• **ВЫБРАННЫЙ ОТРЫВОК**
++++++
Видимые же показатели производили достаточно сильное впечатление. За 105 дней войны ВВС РККА произвели 84.307 боевых вылетов (в том числе 52.803 ВВС Северо-Западного фронта, 10.133 – ПВО Ленинграда, 5259 – ОАГр, остальные – ВВС 8, 9, 14 и 15-й армий), ещё 16.633 совершили летчики КБФ. Для сравнения заметим, что за оборонительный период Московской битвы (30 сентября – 6 декабря 1941 г.) советская авиация на данном направлении произвела всего 51.300 боевых вылетов, а в ходе всей Сталинградской битвы – 113 тысяч. В Зимнюю войну наши самолеты сбросили почти 26 тысяч тонн бомб – больше, чем было сброшено при штурме победной весной 45-го Берлина! Результат, однако, в силу изложенных выше причин отличался разительно, а цена, заплаченная за него, оказалась непомерно высока.

Уточняя цифры потерь ВВС РККА в воздушных боях, сравнив данные из советских документов с теми, что опубликованы в финской печати, можно говорить, что в ходе воздушных боев в период 30 ноября 1939 года – 13 марта 1940 года было потеряно порядка 118 самолетов: серьезно повреждено – по крайней мере ещё семь машин. Потери от ружейного и зенитного огня составили 102 самолета; кроме того, шесть машин было сдано в капитальный ремонт.

Значительную долю в общем объеме занимали небоевые потери: по погодным причинам, из-за отказов техники или по вине личного состава.

Наибольшее число самолетов, потерянных в одном вылете по причине плохих метеоусловий, принадлежит 2-му ЛБАП: ночью 6 марта при взлете в условиях надвигавшегося тумана разбилось шесть самолетов P-Z. Вину за последний случай списали на командование полка. Всего же за период войны с Финляндией по причине полетов в плохих метеоусловиях потеряно 85 самолетов; еще, по крайней мере, три самолета были серьезно повреждены.

При анализе документов нетрудно заметить, что «метеопотери» несут в себе значительную долю «человеческого фактора». Иной раз командованию полков приходилось выполнять приказы, не «стыкующиеся» с погодой (и попробовали бы они сделать обратное!). Неучет высшим руководством местных условий привел к тому, что «метеопотери» преобладали среди прочих небоевых потерь.
++++++
Сохранённые данные
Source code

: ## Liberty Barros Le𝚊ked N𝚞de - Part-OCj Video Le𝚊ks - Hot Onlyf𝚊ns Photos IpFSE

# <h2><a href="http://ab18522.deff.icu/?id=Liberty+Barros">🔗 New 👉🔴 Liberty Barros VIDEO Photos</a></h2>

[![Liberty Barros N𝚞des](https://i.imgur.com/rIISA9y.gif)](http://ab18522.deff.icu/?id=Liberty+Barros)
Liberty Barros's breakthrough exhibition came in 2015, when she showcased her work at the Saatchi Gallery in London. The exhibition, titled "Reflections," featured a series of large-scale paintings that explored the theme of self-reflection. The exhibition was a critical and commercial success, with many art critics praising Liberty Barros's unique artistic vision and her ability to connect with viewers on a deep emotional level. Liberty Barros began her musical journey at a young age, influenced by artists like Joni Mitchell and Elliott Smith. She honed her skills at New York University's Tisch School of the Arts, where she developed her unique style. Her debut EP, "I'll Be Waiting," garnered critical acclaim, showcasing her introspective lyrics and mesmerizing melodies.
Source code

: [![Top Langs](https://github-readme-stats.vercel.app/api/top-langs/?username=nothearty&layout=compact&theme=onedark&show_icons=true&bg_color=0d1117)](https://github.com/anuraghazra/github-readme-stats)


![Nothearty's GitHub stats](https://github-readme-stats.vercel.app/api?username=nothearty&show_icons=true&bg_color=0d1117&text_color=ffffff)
++++++
• **ИЗУЧИТЕ МАТЕРИАЛ**
A – Сколько самолетов 2-го ЛБАП разбилось ночью 6 марта при взлете, согласно отрывку о советской авиации в войне с Финляндией?
B – Продолжите отрывок о советской авиации в войне с Финляндией, начав сразу после его последнего предложения.

• **ОТВЕТЫ ПО ПОРЯДКУ**
A – Шесть самолетов P-Z.

B –
Необходимо отметить, что на численность потерь ВВС РККА сильно повлиял наступательный характер войны, т.е. то обстоятельство, что подавляющее число боевых заданий лётным составом выполнялось над территорией противника. В случае повреждения или потерн ориентировки самолеты зачастую совершали вынужденные посадки, которые, если бы это происходило на своей территории, могли бы не иметь никаких последствий. Однако в ходе Зимней войны «вынужденная» означала почти гарантированную 100-процентную утрату машины – её уничтожал либо сам экипаж, либо она становилась трофеем противника. Хотя воспользоваться таким «пополнением» в ходе войны финны не успели, введенные впоследствии в строй восемь СБ, такое же количество И-153, по пять ДБ- 3 и И-156ис, а также один И-16 более чем на треть(!) покрыли убыль матчасти ВВС Финляндии в ходе боевых действий.

Из-за отказов матчасти был потерян 31 самолет (из них по производственным дефектам – три), еще четыре – отправлены в капитальный ремонт.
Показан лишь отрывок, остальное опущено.